Below are records; write out the lines starting at the one containing "genus: Bursera" and ending with the one containing "island: Hispaniola Island", both included, with no changes.

Begin Records provided

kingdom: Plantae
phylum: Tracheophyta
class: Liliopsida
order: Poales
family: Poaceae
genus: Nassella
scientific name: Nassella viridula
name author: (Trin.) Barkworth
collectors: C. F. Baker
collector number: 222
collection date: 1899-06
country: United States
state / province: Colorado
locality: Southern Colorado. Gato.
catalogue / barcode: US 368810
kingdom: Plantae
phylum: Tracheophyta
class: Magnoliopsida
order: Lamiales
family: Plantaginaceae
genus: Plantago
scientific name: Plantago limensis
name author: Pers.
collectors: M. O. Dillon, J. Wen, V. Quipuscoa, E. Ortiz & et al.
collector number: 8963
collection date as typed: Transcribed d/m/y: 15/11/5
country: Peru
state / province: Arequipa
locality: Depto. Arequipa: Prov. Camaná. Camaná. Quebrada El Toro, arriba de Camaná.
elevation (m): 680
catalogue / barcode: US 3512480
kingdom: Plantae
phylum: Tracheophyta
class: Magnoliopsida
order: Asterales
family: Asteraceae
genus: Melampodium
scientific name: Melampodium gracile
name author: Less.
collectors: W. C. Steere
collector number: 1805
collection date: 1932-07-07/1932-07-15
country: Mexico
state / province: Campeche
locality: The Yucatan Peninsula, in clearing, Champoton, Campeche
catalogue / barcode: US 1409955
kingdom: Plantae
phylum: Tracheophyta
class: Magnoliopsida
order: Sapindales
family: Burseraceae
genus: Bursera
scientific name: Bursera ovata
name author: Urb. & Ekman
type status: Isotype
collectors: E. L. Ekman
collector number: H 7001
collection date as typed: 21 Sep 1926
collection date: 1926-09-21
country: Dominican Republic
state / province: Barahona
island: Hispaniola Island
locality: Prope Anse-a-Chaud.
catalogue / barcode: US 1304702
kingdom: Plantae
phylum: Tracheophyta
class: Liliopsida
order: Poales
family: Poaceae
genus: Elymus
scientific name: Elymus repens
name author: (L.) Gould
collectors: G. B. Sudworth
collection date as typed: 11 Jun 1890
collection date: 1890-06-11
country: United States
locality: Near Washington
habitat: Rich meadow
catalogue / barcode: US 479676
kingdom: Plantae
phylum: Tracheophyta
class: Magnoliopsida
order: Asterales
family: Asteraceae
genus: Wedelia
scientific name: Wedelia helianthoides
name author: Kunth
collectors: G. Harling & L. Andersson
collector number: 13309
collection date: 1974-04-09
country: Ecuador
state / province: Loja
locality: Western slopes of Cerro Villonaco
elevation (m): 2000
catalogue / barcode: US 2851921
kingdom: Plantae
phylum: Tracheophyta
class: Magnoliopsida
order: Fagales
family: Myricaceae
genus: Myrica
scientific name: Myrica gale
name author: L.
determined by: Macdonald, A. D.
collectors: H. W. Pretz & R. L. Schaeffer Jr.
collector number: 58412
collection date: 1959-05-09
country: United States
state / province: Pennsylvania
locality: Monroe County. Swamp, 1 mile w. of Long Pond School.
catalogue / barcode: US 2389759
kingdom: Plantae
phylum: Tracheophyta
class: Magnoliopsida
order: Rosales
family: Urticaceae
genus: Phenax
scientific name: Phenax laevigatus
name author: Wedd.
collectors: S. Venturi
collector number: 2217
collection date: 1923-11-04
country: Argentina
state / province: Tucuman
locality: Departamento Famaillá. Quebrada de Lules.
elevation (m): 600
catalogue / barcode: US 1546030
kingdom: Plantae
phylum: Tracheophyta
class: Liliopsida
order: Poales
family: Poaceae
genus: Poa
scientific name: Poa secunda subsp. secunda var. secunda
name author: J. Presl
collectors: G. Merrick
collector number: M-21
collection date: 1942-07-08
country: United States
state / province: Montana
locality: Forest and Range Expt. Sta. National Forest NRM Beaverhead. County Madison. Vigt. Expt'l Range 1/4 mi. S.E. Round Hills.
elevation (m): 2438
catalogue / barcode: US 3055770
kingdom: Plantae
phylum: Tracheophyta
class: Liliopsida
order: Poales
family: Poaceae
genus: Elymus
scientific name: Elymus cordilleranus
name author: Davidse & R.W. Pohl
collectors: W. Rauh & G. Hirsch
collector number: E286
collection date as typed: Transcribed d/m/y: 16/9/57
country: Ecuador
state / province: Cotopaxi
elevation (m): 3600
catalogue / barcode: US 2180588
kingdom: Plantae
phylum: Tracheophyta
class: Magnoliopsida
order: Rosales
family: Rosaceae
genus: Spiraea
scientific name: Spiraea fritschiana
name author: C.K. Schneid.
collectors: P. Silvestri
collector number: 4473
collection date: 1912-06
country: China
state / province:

End Records provided

## Solution:
genus: Bursera
scientific name: Bursera ovata
name author: Urb. & Ekman
type status: Isotype
collectors: E. L. Ekman
collector number: H 7001
collection date as typed: 21 Sep 1926
collection date: 1926-09-21
country: Dominican Republic
state / province: Barahona
island: Hispaniola Island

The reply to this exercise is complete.